↓↓↓
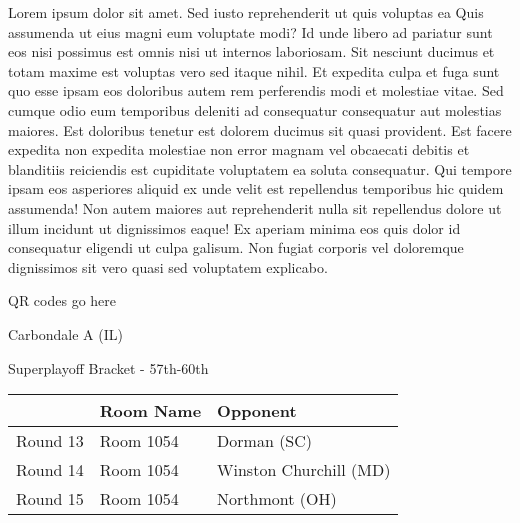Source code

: \documentclass{article}%
\begin{document}
\vspace*{8pt}%
\linebreak%
\newline%
\newline%
Lorem ipsum dolor sit amet. Sed iusto reprehenderit ut quis voluptas ea Quis assumenda ut eius magni eum voluptate modi? Id unde libero ad pariatur sunt eos nisi possimus est omnis nisi ut internos laboriosam. Sit nesciunt ducimus et totam maxime est voluptas vero sed itaque nihil. Et expedita culpa et fuga sunt quo esse ipsam eos doloribus autem rem perferendis modi et molestiae vitae.\newline%
\newline%
Sed cumque odio eum temporibus deleniti ad consequatur consequatur aut molestias maiores. Est doloribus tenetur est dolorem ducimus sit quasi provident. Est facere expedita non expedita molestiae non error magnam vel obcaecati debitis et blanditiis reiciendis est cupiditate voluptatem ea soluta consequatur. Qui tempore ipsam eos asperiores aliquid ex unde velit est repellendus temporibus hic quidem assumenda!\newline%
\newline%
Non autem maiores aut reprehenderit nulla sit repellendus dolore ut illum incidunt ut dignissimos eaque! Ex aperiam minima eos quis dolor id consequatur eligendi ut culpa galisum. Non fugiat corporis vel doloremque dignissimos sit vero quasi sed voluptatem explicabo.\newline%
\newline%
%
\vspace*{30pt}%
\begin{center}%
\begin{Huge}%
QR codes go here%
\end{Huge}%
\end{center}%
\newpage%
\begin{center}%
\begin{Huge}%
Carbondale A (IL)%
\end{Huge}%
\vspace*{8pt}%
\linebreak%
\begin{Large}%
Superplayoff Bracket {-} 57th{-}60th%
\end{Large}%
\end{center}%
%
\begin{tabularx}{\textwidth}{|c|Y|Y|}%
\hline%
&Room Name&Opponent\\%
\hline%
Round 13&Room 1054&Dorman (SC)\\%
Round 14&Room 1054&Winston Churchill (MD)\\%
Round 15&Room 1054&Northmont (OH)\\%
\hline%
\end{tabularx}%
\end{document}
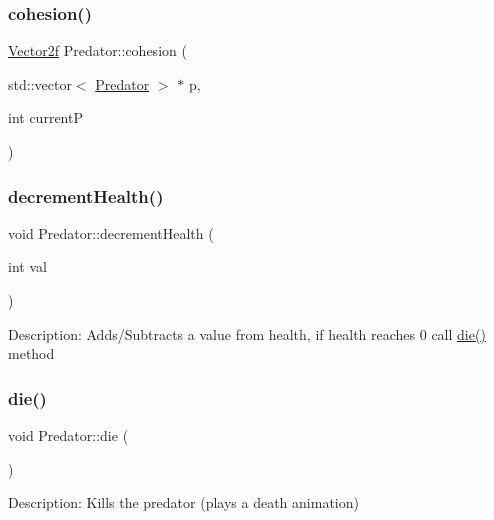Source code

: \mbox{\label{class_predator_a55f6ee2c3cd0fbe79cd8b7f1329338ed}} 
\subsubsection{\texorpdfstring{cohesion()}{cohesion()}}
{\footnotesize\ttfamily \mbox{\hyperlink{class_vector2f}{Vector2f}} Predator\+::cohesion (\begin{DoxyParamCaption}\item[{std\+::vector$<$ \mbox{\hyperlink{class_predator}{Predator}} $>$ $\ast$}]{p,  }\item[{int}]{currentP }\end{DoxyParamCaption})}

\mbox{\label{class_predator_ac1d720679ac232c291cfc4dac4d887a1}} 
\subsubsection{\texorpdfstring{decrementHealth()}{decrementHealth()}}
{\footnotesize\ttfamily void Predator\+::decrement\+Health (\begin{DoxyParamCaption}\item[{int}]{val }\end{DoxyParamCaption})}

Description\+: Adds/\+Subtracts a value from health, if health reaches 0 call \mbox{\hyperlink{class_predator_a67e5da42f1a7e8a92e066e2f9402af5e}{die()}} method \mbox{\label{class_predator_a67e5da42f1a7e8a92e066e2f9402af5e}} 
\subsubsection{\texorpdfstring{die()}{die()}}
{\footnotesize\ttfamily void Predator\+::die (\begin{DoxyParamCaption}{ }\end{DoxyParamCaption})}

Description\+: Kills the predator (plays a death animation) \mbox{\label{class_predator_abd7de2991eb29a4ae7fa0d57124e4be3}} 
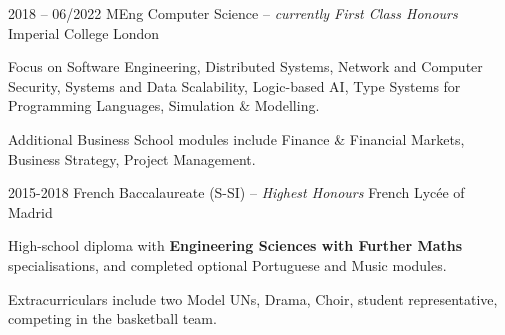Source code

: \begin{entrylist}
    \entry
    {2018 -- 06/2022}
    {MEng Computer Science -- \emph{{\small currently} First Class Honours}}
    {Imperial College London}
    {
        Focus on Software Engineering,
        Distributed Systems,
        Network and Computer Security,
        Systems and Data Scalability,
        Logic-based AI,
        Type Systems for Programming Languages,
        Simulation \& Modelling.

        \para
        Additional Business School modules include Finance \& Financial Markets,
        Business Strategy, Project Management.
    }
    \entry
    {2015-2018}
    {French Baccalaureate (S-SI) --  \emph{Highest Honours}}
    {French Lycée of Madrid}
    {
        High-school diploma with \textbf{Engineering Sciences with Further Maths} specialisations,
        and completed optional Portuguese and Music modules.

        \para
        Extracurriculars include two Model UNs, Drama, Choir, student representative, competing in
    the basketball team.
    }
\end{entrylist}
↑↑↑
#### WHAT YOU ARE ASKED TO DO
Could you report how many lines of the listing above hold "modules"? Only the number is needed.

#### TASK RESULT
2